One major restriction of clinical heart-lung transplantation has been the inability to provide extended hypothermic organ preservation. We examined whether core-cooling, retrograde heart perfusion and lung immersion could provide adequate cardiopulmonary preservation. Hence, donor dogs were placed on cardiopulmonary bypass, and rapidly cooled to 15 degrees C. Then heterotopic heart unilateral left lung transplantations were performed. In control group I (n = 5), hearts and lungs were harvested following core-cooling and cardioplegic arrest, and transplanted immediately. In experimental group II (n = 5), heart-lung blocks were similarly excised but stored at 4 degrees C for 12 hours and then transplanted. During preservation, the lungs were immersed in the extracellular solution. For the heart, non-recirculating retrograde coronary sinus perfusion was performed with oxygenated intracellular solution containing perfluorochemicals. Myocardial function determined by the ratio of end-systolic pressure to end-systolic dimension in the experimental group was similar to that in controls. Although pulmonary vascular resistance and extravascular lung water of the experimental group was higher than those in control group, arterial oxygenation was similar in both groups. Thus, extended heart-lung preservation with core-cooling, retrograde heart perfusion and lung immersion technique could be achieved for heart-lung transplantation.

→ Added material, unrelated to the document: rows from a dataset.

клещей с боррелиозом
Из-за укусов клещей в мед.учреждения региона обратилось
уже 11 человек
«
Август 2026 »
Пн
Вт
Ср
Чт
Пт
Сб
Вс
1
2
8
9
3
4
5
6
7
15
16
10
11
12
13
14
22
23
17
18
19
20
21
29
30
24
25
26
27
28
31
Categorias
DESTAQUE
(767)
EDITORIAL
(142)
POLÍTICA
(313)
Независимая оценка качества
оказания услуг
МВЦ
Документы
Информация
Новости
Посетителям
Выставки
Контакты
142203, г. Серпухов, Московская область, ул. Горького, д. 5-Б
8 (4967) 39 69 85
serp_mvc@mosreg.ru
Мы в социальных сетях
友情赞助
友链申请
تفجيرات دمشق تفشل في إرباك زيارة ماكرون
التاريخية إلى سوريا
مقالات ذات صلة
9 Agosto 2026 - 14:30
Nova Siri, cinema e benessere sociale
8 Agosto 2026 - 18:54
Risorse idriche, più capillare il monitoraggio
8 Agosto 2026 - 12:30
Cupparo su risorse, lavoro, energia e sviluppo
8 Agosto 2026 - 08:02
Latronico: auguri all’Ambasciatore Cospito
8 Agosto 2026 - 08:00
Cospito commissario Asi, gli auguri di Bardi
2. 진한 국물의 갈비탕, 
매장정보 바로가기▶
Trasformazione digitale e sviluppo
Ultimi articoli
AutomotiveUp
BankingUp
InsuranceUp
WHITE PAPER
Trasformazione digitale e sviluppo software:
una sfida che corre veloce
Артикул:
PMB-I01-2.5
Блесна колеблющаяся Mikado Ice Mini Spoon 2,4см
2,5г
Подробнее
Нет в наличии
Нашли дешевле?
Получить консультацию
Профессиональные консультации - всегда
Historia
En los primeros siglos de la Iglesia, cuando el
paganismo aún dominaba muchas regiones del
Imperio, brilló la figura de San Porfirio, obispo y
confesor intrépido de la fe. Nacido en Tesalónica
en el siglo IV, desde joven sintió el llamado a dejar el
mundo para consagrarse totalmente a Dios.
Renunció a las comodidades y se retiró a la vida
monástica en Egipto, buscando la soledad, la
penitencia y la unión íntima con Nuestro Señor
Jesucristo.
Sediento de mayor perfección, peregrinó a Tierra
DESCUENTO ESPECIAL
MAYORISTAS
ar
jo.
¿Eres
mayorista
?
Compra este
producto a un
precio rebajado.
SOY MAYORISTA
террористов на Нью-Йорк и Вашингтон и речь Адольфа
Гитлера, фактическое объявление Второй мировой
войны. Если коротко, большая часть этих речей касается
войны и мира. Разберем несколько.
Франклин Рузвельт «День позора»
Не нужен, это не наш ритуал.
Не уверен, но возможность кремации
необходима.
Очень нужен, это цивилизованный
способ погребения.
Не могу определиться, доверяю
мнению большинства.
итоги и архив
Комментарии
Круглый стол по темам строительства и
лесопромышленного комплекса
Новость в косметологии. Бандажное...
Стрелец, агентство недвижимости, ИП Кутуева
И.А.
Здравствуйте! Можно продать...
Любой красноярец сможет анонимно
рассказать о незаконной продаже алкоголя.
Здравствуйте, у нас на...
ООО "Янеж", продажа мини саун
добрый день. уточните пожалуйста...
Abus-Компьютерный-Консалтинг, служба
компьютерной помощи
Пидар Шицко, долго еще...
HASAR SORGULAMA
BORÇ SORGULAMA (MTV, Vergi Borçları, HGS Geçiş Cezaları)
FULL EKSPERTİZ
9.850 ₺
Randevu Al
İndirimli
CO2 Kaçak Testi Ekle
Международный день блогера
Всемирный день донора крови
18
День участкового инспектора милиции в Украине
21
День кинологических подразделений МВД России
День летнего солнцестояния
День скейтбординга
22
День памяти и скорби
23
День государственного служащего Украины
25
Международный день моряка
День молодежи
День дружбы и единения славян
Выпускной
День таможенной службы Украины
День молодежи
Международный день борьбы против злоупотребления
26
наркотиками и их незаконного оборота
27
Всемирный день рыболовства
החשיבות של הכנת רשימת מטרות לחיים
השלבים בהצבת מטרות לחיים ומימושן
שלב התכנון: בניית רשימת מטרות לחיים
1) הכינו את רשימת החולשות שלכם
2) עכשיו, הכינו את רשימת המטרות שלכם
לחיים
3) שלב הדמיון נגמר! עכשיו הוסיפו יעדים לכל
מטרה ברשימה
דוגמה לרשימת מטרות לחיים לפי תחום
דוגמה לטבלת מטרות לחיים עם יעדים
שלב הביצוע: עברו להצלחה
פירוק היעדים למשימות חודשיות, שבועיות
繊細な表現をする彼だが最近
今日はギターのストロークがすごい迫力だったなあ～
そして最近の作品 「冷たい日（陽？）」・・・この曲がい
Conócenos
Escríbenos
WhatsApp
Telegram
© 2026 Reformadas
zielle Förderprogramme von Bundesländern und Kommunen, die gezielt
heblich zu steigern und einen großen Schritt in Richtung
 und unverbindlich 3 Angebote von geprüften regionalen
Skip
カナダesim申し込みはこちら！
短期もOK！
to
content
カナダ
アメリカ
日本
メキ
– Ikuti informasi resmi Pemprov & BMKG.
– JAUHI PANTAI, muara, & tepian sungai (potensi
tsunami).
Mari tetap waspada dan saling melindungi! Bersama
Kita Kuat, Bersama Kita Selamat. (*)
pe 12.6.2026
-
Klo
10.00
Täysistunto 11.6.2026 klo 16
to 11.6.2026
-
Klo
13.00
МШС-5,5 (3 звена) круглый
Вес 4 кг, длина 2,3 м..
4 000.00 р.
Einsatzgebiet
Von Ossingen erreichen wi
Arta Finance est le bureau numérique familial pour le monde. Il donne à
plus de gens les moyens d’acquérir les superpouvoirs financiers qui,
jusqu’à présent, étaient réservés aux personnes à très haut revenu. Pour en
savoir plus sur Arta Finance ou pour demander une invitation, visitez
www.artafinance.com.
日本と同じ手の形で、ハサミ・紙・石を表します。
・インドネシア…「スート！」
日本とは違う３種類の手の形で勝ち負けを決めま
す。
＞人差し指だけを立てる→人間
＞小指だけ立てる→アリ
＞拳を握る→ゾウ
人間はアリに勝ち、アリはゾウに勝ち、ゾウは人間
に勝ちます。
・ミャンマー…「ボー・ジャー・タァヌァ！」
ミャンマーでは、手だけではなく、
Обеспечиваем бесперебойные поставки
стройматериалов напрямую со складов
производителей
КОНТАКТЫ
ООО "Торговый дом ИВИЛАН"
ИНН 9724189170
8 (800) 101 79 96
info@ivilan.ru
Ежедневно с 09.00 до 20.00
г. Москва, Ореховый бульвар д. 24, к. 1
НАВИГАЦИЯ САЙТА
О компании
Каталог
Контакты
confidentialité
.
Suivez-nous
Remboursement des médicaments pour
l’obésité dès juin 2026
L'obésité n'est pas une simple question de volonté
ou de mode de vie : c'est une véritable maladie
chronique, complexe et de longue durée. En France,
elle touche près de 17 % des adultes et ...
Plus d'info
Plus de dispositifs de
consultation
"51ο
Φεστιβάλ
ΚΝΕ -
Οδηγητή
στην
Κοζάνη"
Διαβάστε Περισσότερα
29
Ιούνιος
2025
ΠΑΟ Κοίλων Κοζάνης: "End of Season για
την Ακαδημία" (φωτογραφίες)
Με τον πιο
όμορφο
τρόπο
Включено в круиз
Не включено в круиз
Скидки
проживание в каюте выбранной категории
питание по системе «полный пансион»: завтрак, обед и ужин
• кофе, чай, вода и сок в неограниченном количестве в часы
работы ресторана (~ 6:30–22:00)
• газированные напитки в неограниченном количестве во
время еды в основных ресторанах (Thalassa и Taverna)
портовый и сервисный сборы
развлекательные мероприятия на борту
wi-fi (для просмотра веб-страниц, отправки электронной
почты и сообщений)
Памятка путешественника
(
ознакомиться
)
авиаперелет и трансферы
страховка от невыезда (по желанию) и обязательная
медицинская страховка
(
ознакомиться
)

临床心肺移植的一个主要限制一直是无法提供长时间的低温器官保存。我们研究了核心降温、逆行心脏灌注和肺浸泡是否能提供足够的心肺保存。因此,将供体犬置于体外循环下,并迅速冷却至15摄氏度。然后进行异位心脏单左肺移植。在对照组I(n = 5)中,在核心降温及心脏停搏后采集心脏和肺,并立即进行移植。在实验组II(n = 5)中,同样切除心肺块,但在4摄氏度下保存12小时,然后进行移植。在保存期间,将肺浸泡在细胞外溶液中。对于心脏,用含全氟化合物的含氧细胞内溶液进行非循环逆行冠状窦灌注。实验组中由收缩末期压力与收缩末期直径之比确定的心肌功能与对照组相似。虽然实验组的肺血管阻力和血管外肺水高于对照组,但两组的动脉氧合相似。因此,通过核心降温、逆行心脏灌注和肺浸泡技术可以实现心肺移植的延长保存。